Project Introduction: UFO
Welcome to the world of UFO, a groundbreaking user interface-focused multi-agent framework aimed at transforming user interactions with the Windows operating system. UFO enables users to seamlessly navigate and operate within individual applications or across multiple applications to fulfill various requests swiftly and efficiently.
Framework Overview
UFO operates through a well-structured multi-agent framework encompassing:
-
HostAgent 🤖: A decision-maker for selecting applications to process user requests. When tasks require multiple applications, HostAgent may switch applications, ensuring a smooth and successful task conclusion.
-
AppAgent 👾: Dedicated to executing actions iteratively within chosen applications, completing tasks efficiently in each respective app.
-
Application Automator 🎮: It translates the actions from HostAgent and AppAgent into tangible user interactions, utilizing UI controls, native APIs, and AI tools for coherent application management.

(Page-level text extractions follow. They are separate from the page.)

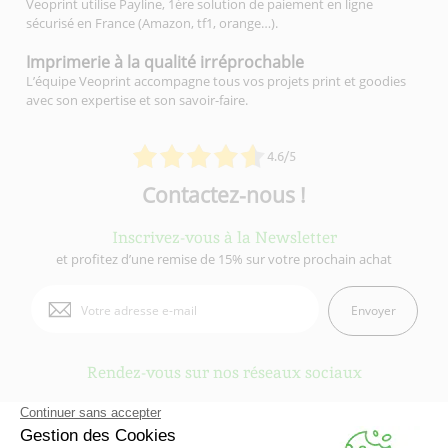
Veoprint utilise Payline, 1ère solution de paiement en ligne
sécurisé en France (Amazon, tf1, orange…).
Imprimerie à la qualité
irréprochable
L’équipe Veoprint accompagne tous vos projets print et goodies
avec son expertise et son savoir-faire.
4.6/5
Contactez-nous !
Inscrivez-vous à la Newsletter
et profitez d’une remise de 15% sur votre prochain achat
Envoyer
Rendez-vous sur nos réseaux sociaux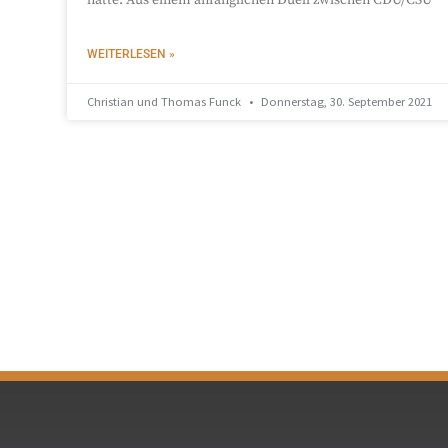
WEITERLESEN »
Christian und Thomas Funck
Donnerstag, 30. September 2021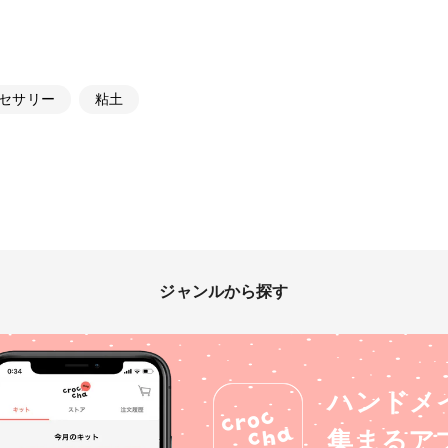
セサリー
粘土
ジャンルから探す
ハンドメ
集まるア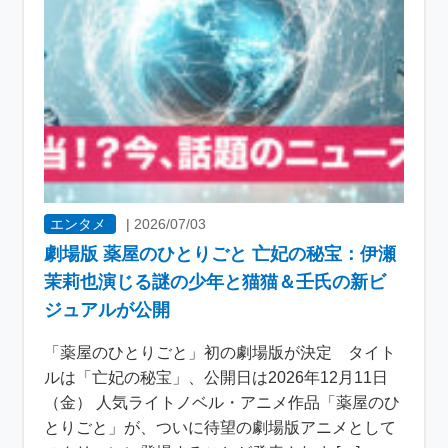
エンタメ
|
2026/07/03
劇場版 薬屋のひとりごと 亡妃の秘宝：伊瀬
茉莉也演じる謎の少年と猫猫＆壬氏の新ビ
ジュアルが公開
「薬屋のひとりごと」初の劇場版が決定 タイト
ルは「亡妃の秘宝」、公開日は2026年12月11日
（金） 人気ライトノベル・アニメ作品「薬屋のひ
とりごと」が、ついに待望の劇場版アニメとして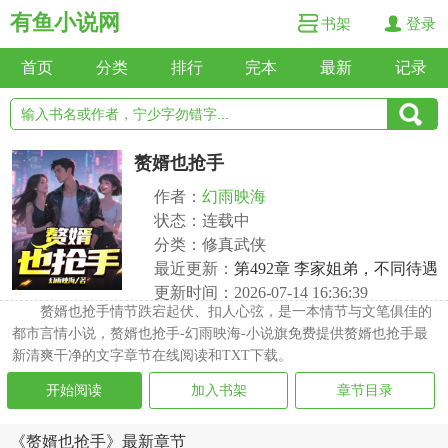
有鱼小说网
书架
登录
首页
分类
排行
完本
最新
记录
赘婿也抢手
作者：
幻雨映海
状态：连载中
分类：修真武侠
最近更新：
第492章 李家姐弟，不同待遇
更新时间：2026-07-14 16:36:39
赘婿也抢手情节跌宕起伏、扣人心弦，是一本情节与文笔俱佳的
都市言情小说，赘婿也抢手-幻雨映海-小说旗免费提供赘婿也抢手最
新清爽干净的文字章节在线阅读和TXT下载。
开始阅读
加入书架
章节目录
《赘婿也抢手》最新章节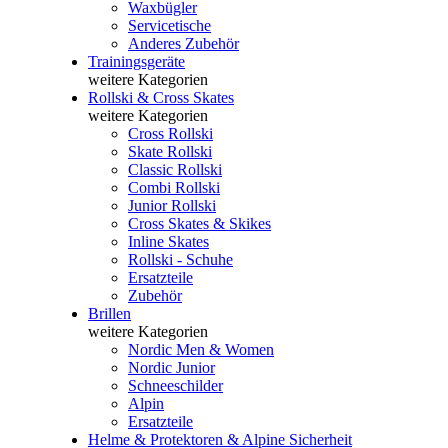
Waxbügler
Servicetische
Anderes Zubehör
Trainingsgeräte
weitere Kategorien
Rollski & Cross Skates
weitere Kategorien
Cross Rollski
Skate Rollski
Classic Rollski
Combi Rollski
Junior Rollski
Cross Skates & Skikes
Inline Skates
Rollski - Schuhe
Ersatzteile
Zubehör
Brillen
weitere Kategorien
Nordic Men & Women
Nordic Junior
Schneeschilder
Alpin
Ersatzteile
Helme & Protektoren & Alpine Sicherheit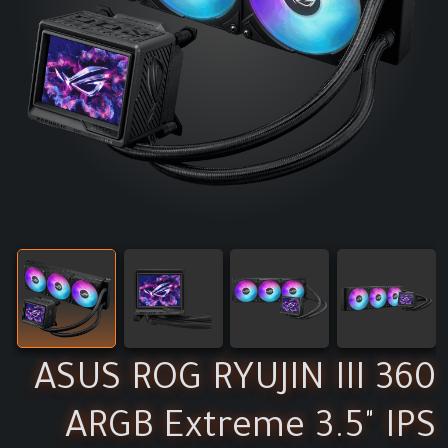
ASUS ROG RYUJIN III 360
ARGB Extreme 3.5" IPS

Both agents employ the multi-modal functionalities of GPT-Vision to deliver an intuitive and reliable user experience.
Latest Updates and News
-
September 8, 2024: Release of version 1.1.0 enhances UFO's interaction abilities, permitting clicks on any app region and cutting down latency by around one-third.
-
July 6, 2024: Version 1.0.0 was launched, unveiling new features awaited by our community. Feedback and contributions are warmly encouraged.
-
June 28, 2024: Our official introduction video is available to viewers for a walkthrough of UFO's capabilities on YouTube.
Media Coverage
UFO has captured the attention of several media outlets, reflecting its transformative potential:
- Microsoft describes UFO as revamping user interfaces for a smarter Windows experience.

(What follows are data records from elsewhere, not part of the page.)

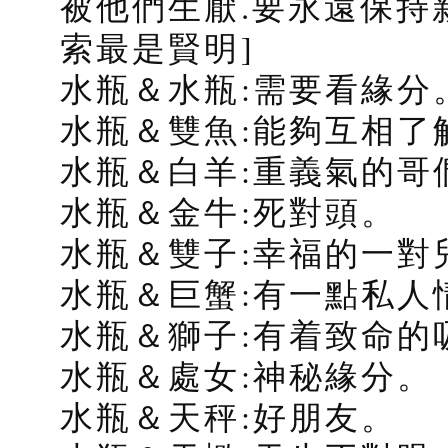
被他們生厭.要永遠保持
索最是賢明]
水瓶＆水瓶:需要看緣分
水瓶＆雙魚:能夠互相了
水瓶＆白羊:重義氣的哥
水瓶＆金牛:死對頭。
水瓶＆雙子:幸福的一對
水瓶＆巨蟹:有一點私人
水瓶＆獅子:有着致命的
水瓶＆處女:神秘緣分。
水瓶＆天秤:好朋友。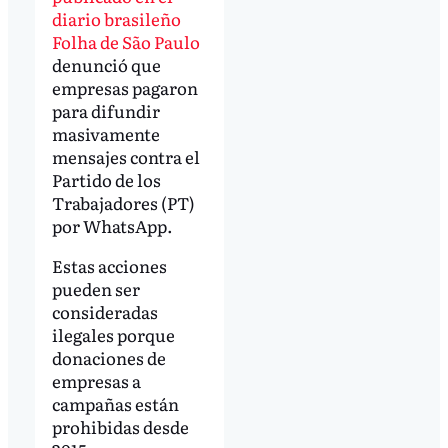
diario brasileño
Folha de São Paulo
denunció que
empresas pagaron
para difundir
masivamente
mensajes contra el
Partido de los
Trabajadores (PT)
por WhatsApp.
Estas acciones
pueden ser
consideradas
ilegales porque
donaciones de
empresas a
campañas están
prohibidas desde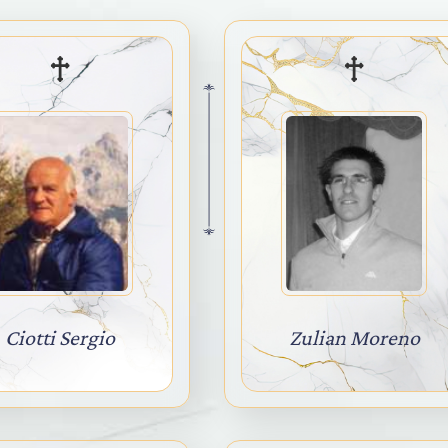
Ciotti Sergio
Zulian Moreno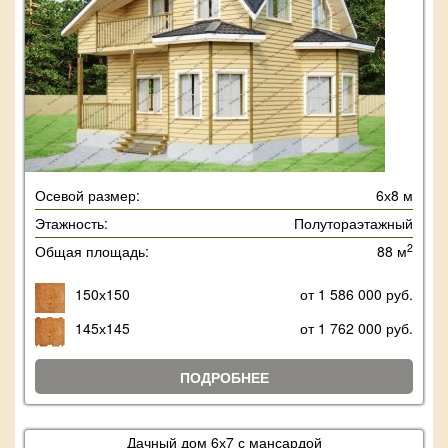
Осевой размер:
6х8 м
Этажность:
Полутораэтажный
2
Общая площадь:
88 м
150х150
от 1 586 000 руб.
145х145
от 1 762 000 руб.
ПОДРОБНЕЕ
Дачный дом 6х7 с мансардой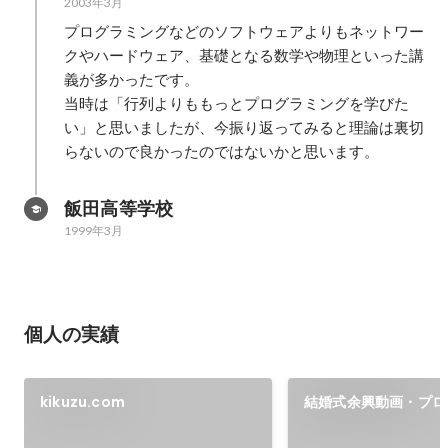
2003年3月
プログラミングなどのソフトウェアよりもネットワー
クやハードウェア、基礎となる数学や物理といった講
義が多かったです。

当時は「行列よりももっとプログラミングを学びた
い」と思いましたが、今振り返ってみると理論は裏切
らないので良かったのではないかと思います。
飯田高等学校
1999年3月
個人の実績
kikuzu.com
結婚式余興動画・プロ
デオ・エンドロールま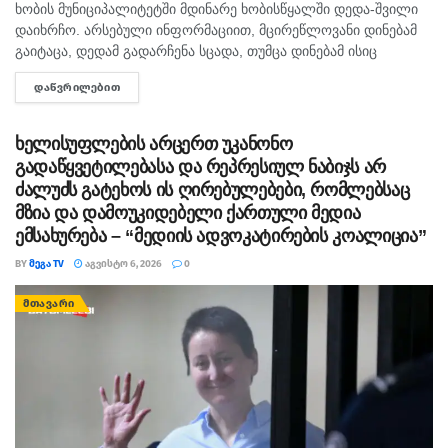
ხობის მუნიციპალიტეტში მდინარე ხობისწყალში დედა-შვილი
დაიხრჩო. არსებული ინფორმაციით, მცირეწლოვანი დინებამ
გაიტაცა, დედამ გადარჩენა სცადა, თუმცა დინებამ ისიც
გაიტაცა. ბავშვის ცხედარი ადგილობრივმა იპოვა და
ᲓᲐᲬᲕᲠᲘᲚᲔᲑᲘᲗ
DETAILS
მდინარიდან ამოასვენა. დედის სამძებრო-სამაშველო
სამუშაოები ამ დრომდე მიმდინარეობს....
ხელისუფლების არცერთ უკანონო
გადაწყვეტილებასა და რეპრესიულ ნაბიჯს არ
ძალუძს გატეხოს ის ღირებულებები, რომლებსაც
მზია და დამოუკიდებელი ქართული მედია
ემსახურება – “მედიის ადვოკატირების კოალიცია”
BY
ᲛᲔᲒᲐ TV
ᲐᲒᲕᲘᲡᲢᲝ 6, 2026
0
ᲛᲗᲐᲕᲐᲠᲘ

- Discussions surround how UFO represents the future of AI-driven PC interactions.
- Multiple international publications have covered its innovative contributions to smart automation.
Key Highlights
-
Pioneering Windows Agent: UFO stands as an innovative framework, converting natural language user requests into actionable operations on Windows.
-
RAG-Enhanced Expertise: By integrating retrieval augmented generation from diverse sources, UFO transforms into an expert across various applications.
-
Comprehensive Skill Set: UFO supports a wide array of automation inputs, encompassing mouse, keyboard, and native APIs.
-
Interactive and Customizable: Facilitates multiple sub-requests within the same session, and users can customize their agents for tailored interaction.
Getting Started
Installation
Ensure Python 3.10 or later is installed on a Windows OS 10 or above. Use the following commands to set up UFO:
# Clone repository
git clone https://github.com/microsoft/UFO.git
cd UFO
# Install the requirements
pip install -r requirements.txt
Configure Language Models (LLMs)
Set up the language model configurations in ufo/config/config.yaml
, defining parameters for both HostAgent and AppAgent.
Optional RAG Setup
Enhance UFO's capabilities through retrieval augmented generation using external databases as specified in ufo/config/config.yaml
.
Start UFO
To initiate UFO:
python -m ufo --task <your_task_name>
Interaction is facilitated through a command-line interface, ensuring active applications are ready for interaction.
Evaluation
For a detailed analysis of UFO's capabilities, refer to the WindowsBench evaluation in the Appendix of our technical report.
Citation
If UFO contributes to your research, please refer to our technical report for proper citation.
Additional Notes
UFO represents a significant leap in user interface automation, offering a scalable and customizable framework that leverages cutting-edge AI technologies to optimize user experience in Windows OS environments.